Elina Fraga considerou, em declarações aos jornalistas, no final de uma reunião com advogados na sede do Conselho Distrital de Évora da OA, que “a desqualificação e a aposta na especialização vão esvaziar por completo os poucos tribunais que ficam abertos”, dando o exemplo de Évora, em que “é criado o tribunal de grande instância cível, de grande instância criminal, de instrução criminal, de família e menores, de trabalho, de execuções e o Departamento de Investigação e Ação Penal”.
“O que é que resta para os demais tribunais?
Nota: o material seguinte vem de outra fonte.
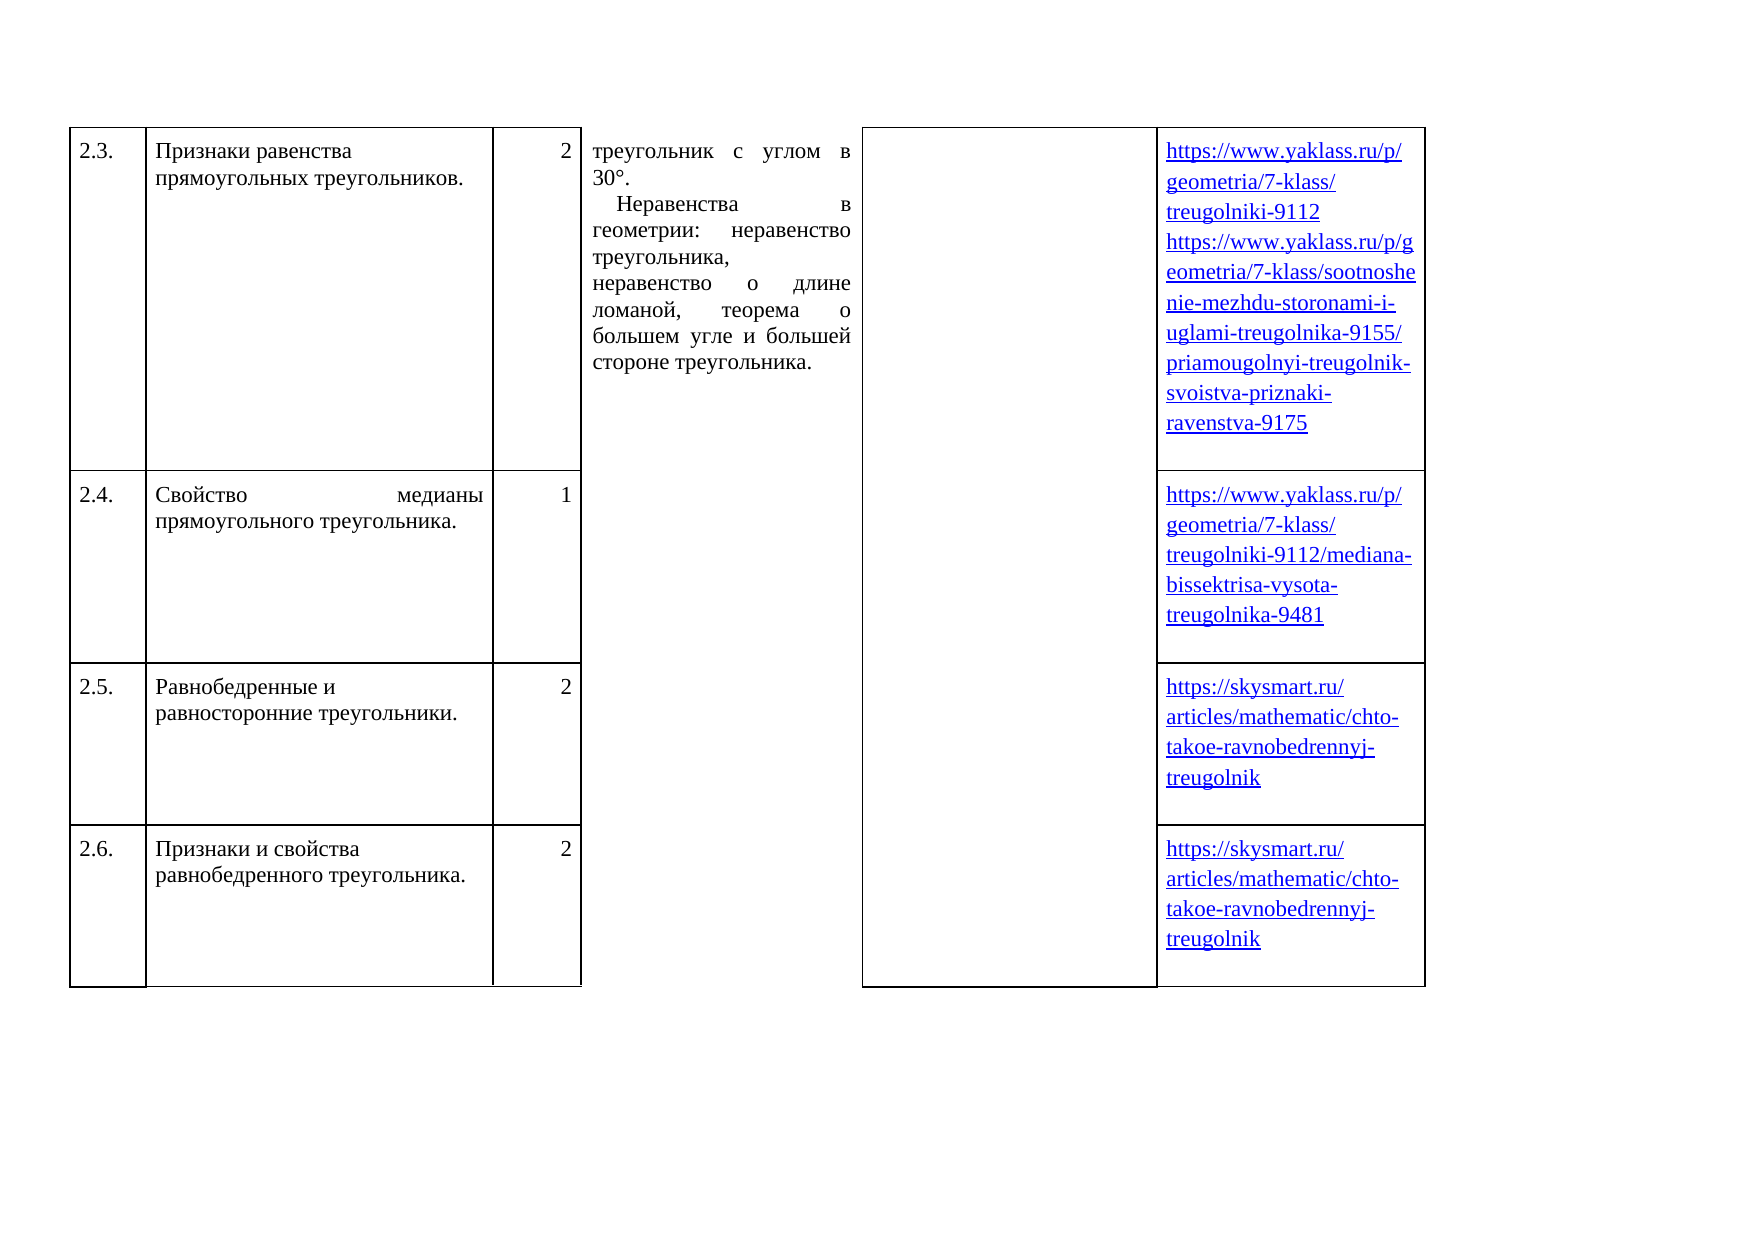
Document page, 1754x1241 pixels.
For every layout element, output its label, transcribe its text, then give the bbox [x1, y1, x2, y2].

table_cell 2.3. [71, 128, 145, 470]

Tudo fica centralizado na capital de distrito, o que significa que hoje estamos a discutir 20 encerramentos e 27 secções de proximidade e, daqui a um ano, estamos a discutir o encerramento de todos os tribunais com exceção dos que se situam na capital de distrito”, acrescentou.
“Estou absolutamente convencida que a esmagadora maioria dos advogados vai assumir este repúdio contra o mapa judiciário”, afirmou Elina Fraga.
A bastonária ressalvou que fora da maioria fica “apenas alguma advocacia, mercantilizada e mercantilista, que tem os seus escritórios no centro de Lisboa, que faz negócios e que não representa o cidadão, mas sim o poder político e que faz contratos milionários com o Estado”.
“Essa advocacia vê com agrado que se concentrem os tribunais nas capitais de distrito, onde podem, depois, abrir as correspondentes sucursais”, referiu.